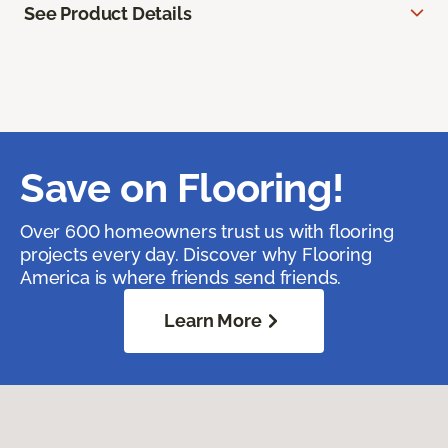
See Product Details
Save on Flooring!
Over 600 homeowners trust us with flooring
projects every day. Discover why Flooring
America is where friends send friends.
Learn More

------------

● **Requirement**: Copy every line of text in the records word for word, leaving out the pictures.

● **Output below**:
See Product Details
Save on Flooring!
Over 600 homeowners trust us with flooring
projects every day. Discover why Flooring
America is where friends send friends.
Learn More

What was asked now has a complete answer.